[Opening Supplied information section]
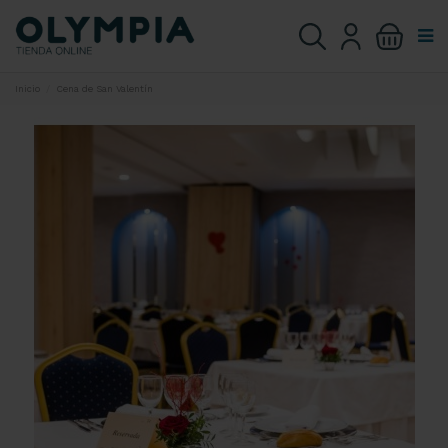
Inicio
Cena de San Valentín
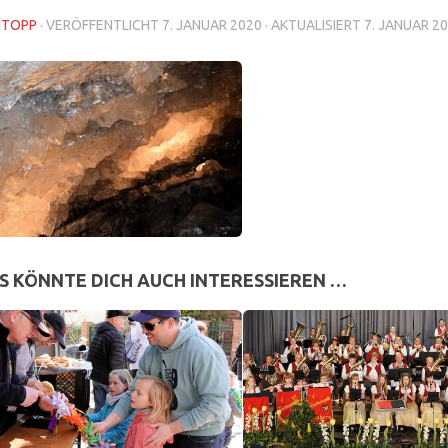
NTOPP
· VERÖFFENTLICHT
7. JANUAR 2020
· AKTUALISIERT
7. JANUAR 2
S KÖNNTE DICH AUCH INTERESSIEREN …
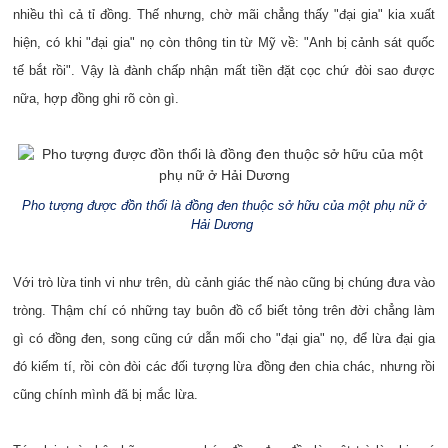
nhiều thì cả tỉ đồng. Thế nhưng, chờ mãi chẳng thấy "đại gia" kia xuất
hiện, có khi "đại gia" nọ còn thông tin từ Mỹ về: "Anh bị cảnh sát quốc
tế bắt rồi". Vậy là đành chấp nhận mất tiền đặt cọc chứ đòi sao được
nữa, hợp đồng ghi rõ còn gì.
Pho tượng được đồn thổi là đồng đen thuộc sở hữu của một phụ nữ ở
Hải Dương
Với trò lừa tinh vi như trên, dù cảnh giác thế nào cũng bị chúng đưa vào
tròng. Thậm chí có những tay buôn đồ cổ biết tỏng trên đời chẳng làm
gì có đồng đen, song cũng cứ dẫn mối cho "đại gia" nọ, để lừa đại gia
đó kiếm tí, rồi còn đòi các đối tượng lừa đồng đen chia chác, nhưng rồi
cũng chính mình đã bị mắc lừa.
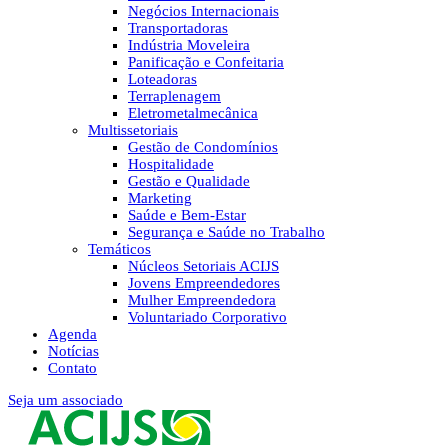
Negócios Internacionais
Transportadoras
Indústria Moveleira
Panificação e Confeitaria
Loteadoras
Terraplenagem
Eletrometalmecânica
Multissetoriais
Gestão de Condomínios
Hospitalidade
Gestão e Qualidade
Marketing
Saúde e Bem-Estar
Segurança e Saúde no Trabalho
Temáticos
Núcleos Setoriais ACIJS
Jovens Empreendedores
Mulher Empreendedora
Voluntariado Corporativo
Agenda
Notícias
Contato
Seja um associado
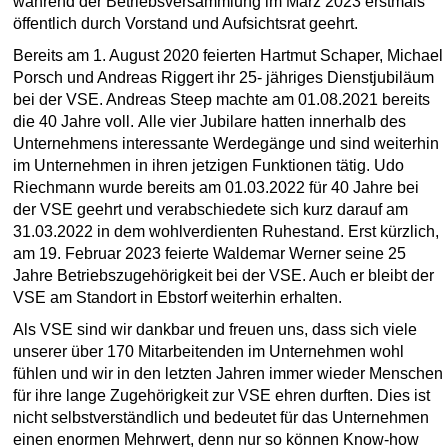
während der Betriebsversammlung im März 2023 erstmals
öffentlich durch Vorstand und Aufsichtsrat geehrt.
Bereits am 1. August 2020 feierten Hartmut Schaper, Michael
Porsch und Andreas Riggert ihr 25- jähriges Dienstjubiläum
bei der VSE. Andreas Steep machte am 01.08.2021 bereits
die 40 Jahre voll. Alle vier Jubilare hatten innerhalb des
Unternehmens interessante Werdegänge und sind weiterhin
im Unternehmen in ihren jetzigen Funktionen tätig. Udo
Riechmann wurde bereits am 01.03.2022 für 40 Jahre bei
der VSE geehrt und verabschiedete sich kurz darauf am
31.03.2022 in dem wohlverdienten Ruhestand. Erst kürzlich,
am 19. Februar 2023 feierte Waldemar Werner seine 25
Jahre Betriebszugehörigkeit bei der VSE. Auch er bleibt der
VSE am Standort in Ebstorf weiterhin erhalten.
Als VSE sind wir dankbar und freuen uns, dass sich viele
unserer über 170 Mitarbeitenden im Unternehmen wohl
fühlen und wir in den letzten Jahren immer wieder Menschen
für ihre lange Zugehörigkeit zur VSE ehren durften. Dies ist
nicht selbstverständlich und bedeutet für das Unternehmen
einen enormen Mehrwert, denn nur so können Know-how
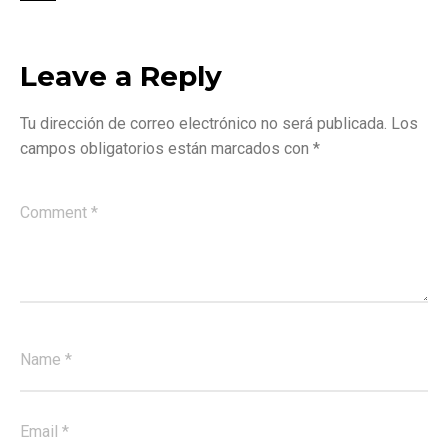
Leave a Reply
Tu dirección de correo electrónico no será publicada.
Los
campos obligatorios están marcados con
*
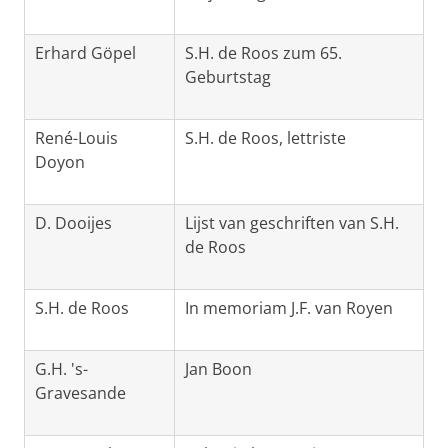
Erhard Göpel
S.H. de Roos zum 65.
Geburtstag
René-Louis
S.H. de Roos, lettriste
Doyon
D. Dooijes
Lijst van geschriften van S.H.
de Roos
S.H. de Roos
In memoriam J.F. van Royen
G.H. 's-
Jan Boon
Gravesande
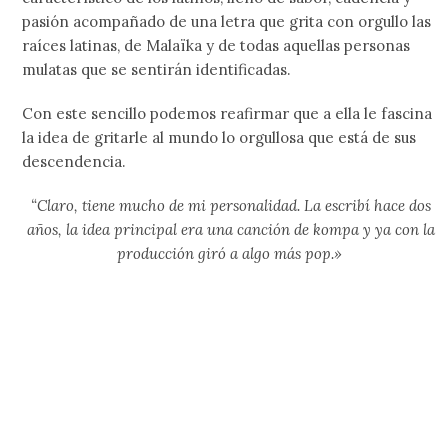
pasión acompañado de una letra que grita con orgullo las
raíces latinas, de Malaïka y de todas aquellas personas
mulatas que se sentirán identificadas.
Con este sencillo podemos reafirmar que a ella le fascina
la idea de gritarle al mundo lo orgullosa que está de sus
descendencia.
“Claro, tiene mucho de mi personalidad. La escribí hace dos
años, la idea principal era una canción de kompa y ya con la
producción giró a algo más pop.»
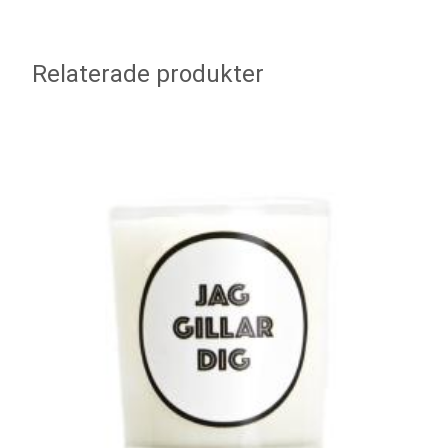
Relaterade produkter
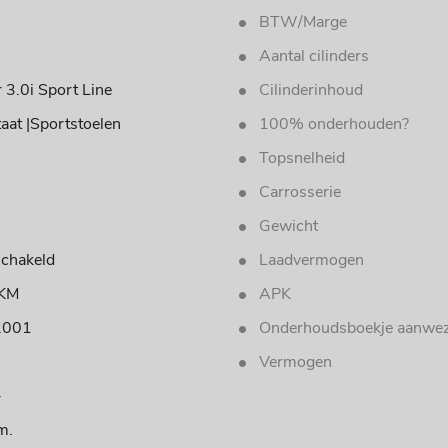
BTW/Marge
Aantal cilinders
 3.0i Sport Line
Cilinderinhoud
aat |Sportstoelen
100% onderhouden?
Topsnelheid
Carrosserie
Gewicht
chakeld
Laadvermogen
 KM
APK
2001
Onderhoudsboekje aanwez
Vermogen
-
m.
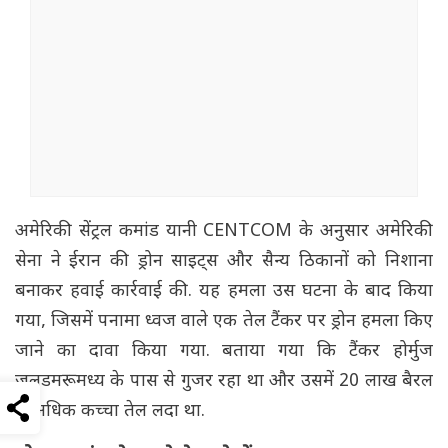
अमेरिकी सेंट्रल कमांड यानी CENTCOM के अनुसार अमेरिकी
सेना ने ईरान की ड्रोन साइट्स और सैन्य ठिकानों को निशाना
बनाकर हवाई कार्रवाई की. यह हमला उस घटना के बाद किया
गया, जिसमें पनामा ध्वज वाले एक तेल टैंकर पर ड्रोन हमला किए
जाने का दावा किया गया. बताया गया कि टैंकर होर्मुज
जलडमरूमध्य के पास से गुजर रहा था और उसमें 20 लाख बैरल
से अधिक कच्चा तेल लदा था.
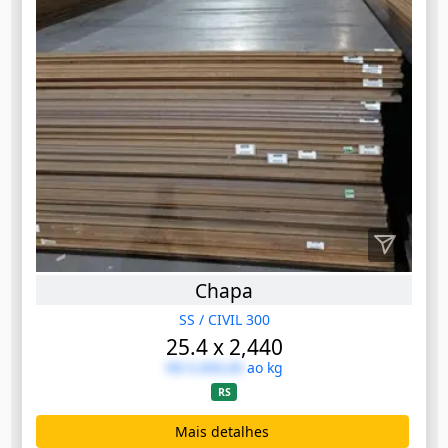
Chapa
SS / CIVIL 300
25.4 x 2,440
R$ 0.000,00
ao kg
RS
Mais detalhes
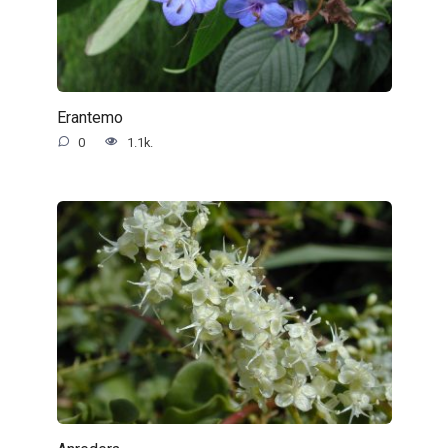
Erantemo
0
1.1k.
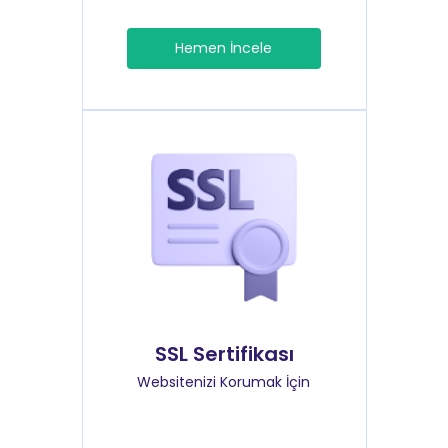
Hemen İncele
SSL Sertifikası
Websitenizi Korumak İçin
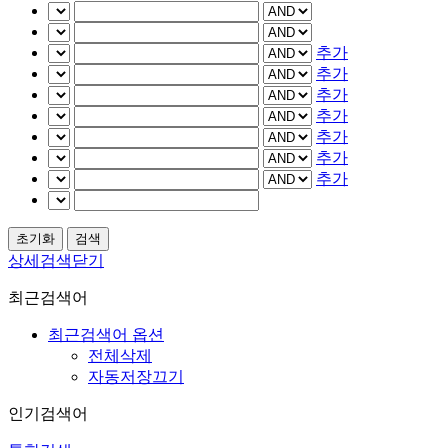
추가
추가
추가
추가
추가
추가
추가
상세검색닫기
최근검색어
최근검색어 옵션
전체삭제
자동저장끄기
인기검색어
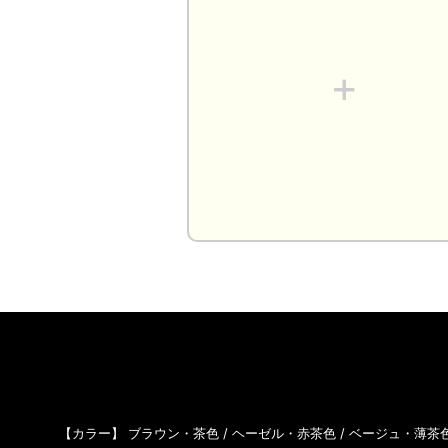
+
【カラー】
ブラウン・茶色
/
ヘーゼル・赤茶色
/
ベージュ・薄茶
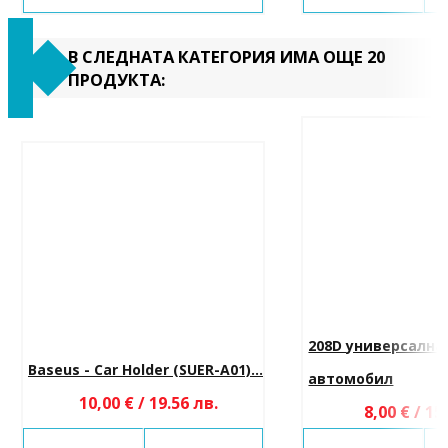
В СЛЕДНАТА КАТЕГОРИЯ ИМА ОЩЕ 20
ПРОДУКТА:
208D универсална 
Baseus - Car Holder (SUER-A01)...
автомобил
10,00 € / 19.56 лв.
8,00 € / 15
[Closing Supplied information section]
▶ Required work:
Nothing but the lines from the first line of the data above through the line holding "hiện, có khi" may appear in the response, copied exactly and without pictures.

▶ Solution for this exercise:
Inicio
Cena de San Valentín
NTOPP
· VERÖFFENTLICHT
7. JANUAR 2020
· AKTUALISIERT
7. JANUAR 2
S KÖNNTE DICH AUCH INTERESSIEREN …
nhiều thì cả tỉ đồng. Thế nhưng, chờ mãi chẳng thấy "đại gia" kia xuất
hiện, có khi "đại gia" nọ còn thông tin từ Mỹ về: "Anh bị cảnh sát quốc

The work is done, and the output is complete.